What you produce should match the records exactly, line for line.

*** TASK INPUT Section Begins ***

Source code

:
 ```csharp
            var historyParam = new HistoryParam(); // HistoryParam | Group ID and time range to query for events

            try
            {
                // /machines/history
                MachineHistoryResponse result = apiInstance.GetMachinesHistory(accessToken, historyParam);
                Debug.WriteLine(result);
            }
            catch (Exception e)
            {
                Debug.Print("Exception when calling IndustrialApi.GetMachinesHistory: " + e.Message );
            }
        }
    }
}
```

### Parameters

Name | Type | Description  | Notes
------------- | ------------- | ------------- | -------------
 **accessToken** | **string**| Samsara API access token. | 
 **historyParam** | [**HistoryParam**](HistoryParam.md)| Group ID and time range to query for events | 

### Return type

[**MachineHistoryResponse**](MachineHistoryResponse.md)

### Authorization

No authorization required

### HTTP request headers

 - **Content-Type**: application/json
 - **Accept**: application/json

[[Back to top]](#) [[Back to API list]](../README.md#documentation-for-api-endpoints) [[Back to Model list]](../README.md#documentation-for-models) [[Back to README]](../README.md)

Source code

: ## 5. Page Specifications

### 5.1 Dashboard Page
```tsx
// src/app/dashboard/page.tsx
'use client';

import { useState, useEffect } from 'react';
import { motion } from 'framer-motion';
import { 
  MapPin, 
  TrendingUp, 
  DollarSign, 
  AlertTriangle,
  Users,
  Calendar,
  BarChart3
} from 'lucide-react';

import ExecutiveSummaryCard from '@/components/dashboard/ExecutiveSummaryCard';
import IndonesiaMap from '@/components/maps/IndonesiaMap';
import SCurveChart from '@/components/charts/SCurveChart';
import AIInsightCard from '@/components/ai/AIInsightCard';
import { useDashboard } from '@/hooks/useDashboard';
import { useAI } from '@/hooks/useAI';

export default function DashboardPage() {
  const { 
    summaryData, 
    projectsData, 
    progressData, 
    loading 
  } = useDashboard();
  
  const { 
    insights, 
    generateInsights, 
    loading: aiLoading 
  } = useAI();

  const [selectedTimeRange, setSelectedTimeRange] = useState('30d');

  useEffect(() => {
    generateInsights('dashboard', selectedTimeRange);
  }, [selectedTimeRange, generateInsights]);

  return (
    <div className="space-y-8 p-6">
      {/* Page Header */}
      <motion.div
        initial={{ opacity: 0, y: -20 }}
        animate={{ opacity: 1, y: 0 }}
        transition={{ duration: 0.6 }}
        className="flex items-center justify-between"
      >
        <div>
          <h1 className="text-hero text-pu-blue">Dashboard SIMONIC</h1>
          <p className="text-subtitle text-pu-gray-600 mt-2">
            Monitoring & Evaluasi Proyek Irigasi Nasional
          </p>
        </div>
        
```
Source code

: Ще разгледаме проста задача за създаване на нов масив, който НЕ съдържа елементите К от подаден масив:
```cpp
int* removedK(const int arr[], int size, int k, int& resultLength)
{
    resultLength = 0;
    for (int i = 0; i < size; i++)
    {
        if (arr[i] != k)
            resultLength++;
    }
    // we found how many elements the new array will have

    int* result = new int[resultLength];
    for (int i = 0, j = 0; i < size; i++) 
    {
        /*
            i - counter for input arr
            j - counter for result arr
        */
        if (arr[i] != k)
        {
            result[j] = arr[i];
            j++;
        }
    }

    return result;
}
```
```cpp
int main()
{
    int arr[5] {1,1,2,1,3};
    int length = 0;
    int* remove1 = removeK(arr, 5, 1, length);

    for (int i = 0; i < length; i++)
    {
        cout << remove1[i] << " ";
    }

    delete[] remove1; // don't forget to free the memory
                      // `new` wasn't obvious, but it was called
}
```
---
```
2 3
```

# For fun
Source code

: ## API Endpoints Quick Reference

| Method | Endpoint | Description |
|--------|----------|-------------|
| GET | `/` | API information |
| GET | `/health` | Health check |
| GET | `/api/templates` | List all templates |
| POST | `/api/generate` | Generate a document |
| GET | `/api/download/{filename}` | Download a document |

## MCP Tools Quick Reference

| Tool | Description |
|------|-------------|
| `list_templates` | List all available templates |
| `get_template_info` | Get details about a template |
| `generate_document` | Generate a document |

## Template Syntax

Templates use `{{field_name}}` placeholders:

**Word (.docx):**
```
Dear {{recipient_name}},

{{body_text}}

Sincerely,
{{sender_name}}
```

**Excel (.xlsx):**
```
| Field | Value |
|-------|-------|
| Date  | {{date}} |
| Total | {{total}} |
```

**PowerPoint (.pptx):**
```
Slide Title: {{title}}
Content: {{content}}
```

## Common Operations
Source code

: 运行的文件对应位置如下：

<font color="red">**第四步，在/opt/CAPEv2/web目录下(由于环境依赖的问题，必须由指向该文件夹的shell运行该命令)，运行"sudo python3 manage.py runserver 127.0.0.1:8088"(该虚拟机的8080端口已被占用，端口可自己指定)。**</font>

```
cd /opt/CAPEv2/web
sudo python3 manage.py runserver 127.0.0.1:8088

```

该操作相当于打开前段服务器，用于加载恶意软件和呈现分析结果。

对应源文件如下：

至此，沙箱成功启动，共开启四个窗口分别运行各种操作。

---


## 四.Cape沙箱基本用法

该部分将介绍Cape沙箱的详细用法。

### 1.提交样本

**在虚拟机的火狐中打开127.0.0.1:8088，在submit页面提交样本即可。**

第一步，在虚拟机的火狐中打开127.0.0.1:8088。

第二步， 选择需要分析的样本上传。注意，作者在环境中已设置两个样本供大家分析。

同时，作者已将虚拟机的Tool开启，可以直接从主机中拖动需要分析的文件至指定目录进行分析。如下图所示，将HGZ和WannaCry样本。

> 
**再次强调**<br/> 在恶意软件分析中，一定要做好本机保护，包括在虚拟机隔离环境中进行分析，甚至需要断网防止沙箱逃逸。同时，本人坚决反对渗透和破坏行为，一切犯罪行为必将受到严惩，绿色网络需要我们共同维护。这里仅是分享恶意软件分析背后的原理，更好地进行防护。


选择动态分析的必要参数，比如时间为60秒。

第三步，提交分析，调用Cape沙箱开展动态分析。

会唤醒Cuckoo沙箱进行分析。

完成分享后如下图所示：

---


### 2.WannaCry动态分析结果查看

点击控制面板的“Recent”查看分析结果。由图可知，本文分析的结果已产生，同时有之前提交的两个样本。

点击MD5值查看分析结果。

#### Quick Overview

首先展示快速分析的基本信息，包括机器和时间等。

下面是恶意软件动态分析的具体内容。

*** TASK INPUT Section Ends ***

**OUTPUT FOR THIS EXERCISE:**
Source code

:
 ```csharp
            var historyParam = new HistoryParam(); // HistoryParam | Group ID and time range to query for events

            try
            {
                // /machines/history
                MachineHistoryResponse result = apiInstance.GetMachinesHistory(accessToken, historyParam);
                Debug.WriteLine(result);
            }
            catch (Exception e)
            {
                Debug.Print("Exception when calling IndustrialApi.GetMachinesHistory: " + e.Message );
            }
        }
    }
}
```

### Parameters

Name | Type | Description  | Notes
------------- | ------------- | ------------- | -------------
 **accessToken** | **string**| Samsara API access token. | 
 **historyParam** | [**HistoryParam**](HistoryParam.md)| Group ID and time range to query for events | 

### Return type

[**MachineHistoryResponse**](MachineHistoryResponse.md)

### Authorization

No authorization required

### HTTP request headers

 - **Content-Type**: application/json
 - **Accept**: application/json

[[Back to top]](#) [[Back to API list]](../README.md#documentation-for-api-endpoints) [[Back to Model list]](../README.md#documentation-for-models) [[Back to README]](../README.md)

Source code

: ## 5. Page Specifications

### 5.1 Dashboard Page
```tsx
// src/app/dashboard/page.tsx
'use client';

import { useState, useEffect } from 'react';
import { motion } from 'framer-motion';
import { 
  MapPin, 
  TrendingUp, 
  DollarSign, 
  AlertTriangle,
  Users,
  Calendar,
  BarChart3
} from 'lucide-react';

import ExecutiveSummaryCard from '@/components/dashboard/ExecutiveSummaryCard';
import IndonesiaMap from '@/components/maps/IndonesiaMap';
import SCurveChart from '@/components/charts/SCurveChart';
import AIInsightCard from '@/components/ai/AIInsightCard';
import { useDashboard } from '@/hooks/useDashboard';
import { useAI } from '@/hooks/useAI';

export default function DashboardPage() {
  const { 
    summaryData, 
    projectsData, 
    progressData, 
    loading 
  } = useDashboard();
  
  const { 
    insights, 
    generateInsights, 
    loading: aiLoading 
  } = useAI();

  const [selectedTimeRange, setSelectedTimeRange] = useState('30d');

  useEffect(() => {
    generateInsights('dashboard', selectedTimeRange);
  }, [selectedTimeRange, generateInsights]);

  return (
    <div className="space-y-8 p-6">
      {/* Page Header */}
      <motion.div
        initial={{ opacity: 0, y: -20 }}
        animate={{ opacity: 1, y: 0 }}
        transition={{ duration: 0.6 }}
        className="flex items-center justify-between"
      >
        <div>
          <h1 className="text-hero text-pu-blue">Dashboard SIMONIC</h1>
          <p className="text-subtitle text-pu-gray-600 mt-2">
            Monitoring & Evaluasi Proyek Irigasi Nasional
          </p>
        </div>
        
```
Source code

: Ще разгледаме проста задача за създаване на нов масив, който НЕ съдържа елементите К от подаден масив:
```cpp
int* removedK(const int arr[], int size, int k, int& resultLength)
{
    resultLength = 0;
    for (int i = 0; i < size; i++)
    {
        if (arr[i] != k)
            resultLength++;
    }
    // we found how many elements the new array will have

    int* result = new int[resultLength];
    for (int i = 0, j = 0; i < size; i++) 
    {
        /*
            i - counter for input arr
            j - counter for result arr
        */
        if (arr[i] != k)
        {
            result[j] = arr[i];
            j++;
        }
    }

    return result;
}
```
```cpp
int main()
{
    int arr[5] {1,1,2,1,3};
    int length = 0;
    int* remove1 = removeK(arr, 5, 1, length);

    for (int i = 0; i < length; i++)
    {
        cout << remove1[i] << " ";
    }

    delete[] remove1; // don't forget to free the memory
                      // `new` wasn't obvious, but it was called
}
```
---
```
2 3
```

# For fun
Source code

: ## API Endpoints Quick Reference

| Method | Endpoint | Description |
|--------|----------|-------------|
| GET | `/` | API information |
| GET | `/health` | Health check |
| GET | `/api/templates` | List all templates |
| POST | `/api/generate` | Generate a document |
| GET | `/api/download/{filename}` | Download a document |

## MCP Tools Quick Reference

| Tool | Description |
|------|-------------|
| `list_templates` | List all available templates |
| `get_template_info` | Get details about a template |
| `generate_document` | Generate a document |

## Template Syntax

Templates use `{{field_name}}` placeholders:

**Word (.docx):**
```
Dear {{recipient_name}},

{{body_text}}

Sincerely,
{{sender_name}}
```

**Excel (.xlsx):**
```
| Field | Value |
|-------|-------|
| Date  | {{date}} |
| Total | {{total}} |
```

**PowerPoint (.pptx):**
```
Slide Title: {{title}}
Content: {{content}}
```

## Common Operations
Source code

: 运行的文件对应位置如下：

<font color="red">**第四步，在/opt/CAPEv2/web目录下(由于环境依赖的问题，必须由指向该文件夹的shell运行该命令)，运行"sudo python3 manage.py runserver 127.0.0.1:8088"(该虚拟机的8080端口已被占用，端口可自己指定)。**</font>

```
cd /opt/CAPEv2/web
sudo python3 manage.py runserver 127.0.0.1:8088

```

该操作相当于打开前段服务器，用于加载恶意软件和呈现分析结果。

对应源文件如下：

至此，沙箱成功启动，共开启四个窗口分别运行各种操作。

---


## 四.Cape沙箱基本用法

该部分将介绍Cape沙箱的详细用法。

### 1.提交样本

**在虚拟机的火狐中打开127.0.0.1:8088，在submit页面提交样本即可。**

第一步，在虚拟机的火狐中打开127.0.0.1:8088。

第二步， 选择需要分析的样本上传。注意，作者在环境中已设置两个样本供大家分析。

同时，作者已将虚拟机的Tool开启，可以直接从主机中拖动需要分析的文件至指定目录进行分析。如下图所示，将HGZ和WannaCry样本。

> 
**再次强调**<br/> 在恶意软件分析中，一定要做好本机保护，包括在虚拟机隔离环境中进行分析，甚至需要断网防止沙箱逃逸。同时，本人坚决反对渗透和破坏行为，一切犯罪行为必将受到严惩，绿色网络需要我们共同维护。这里仅是分享恶意软件分析背后的原理，更好地进行防护。


选择动态分析的必要参数，比如时间为60秒。

第三步，提交分析，调用Cape沙箱开展动态分析。

会唤醒Cuckoo沙箱进行分析。

完成分享后如下图所示：

---


### 2.WannaCry动态分析结果查看

点击控制面板的“Recent”查看分析结果。由图可知，本文分析的结果已产生，同时有之前提交的两个样本。

点击MD5值查看分析结果。

#### Quick Overview

首先展示快速分析的基本信息，包括机器和时间等。

下面是恶意软件动态分析的具体内容。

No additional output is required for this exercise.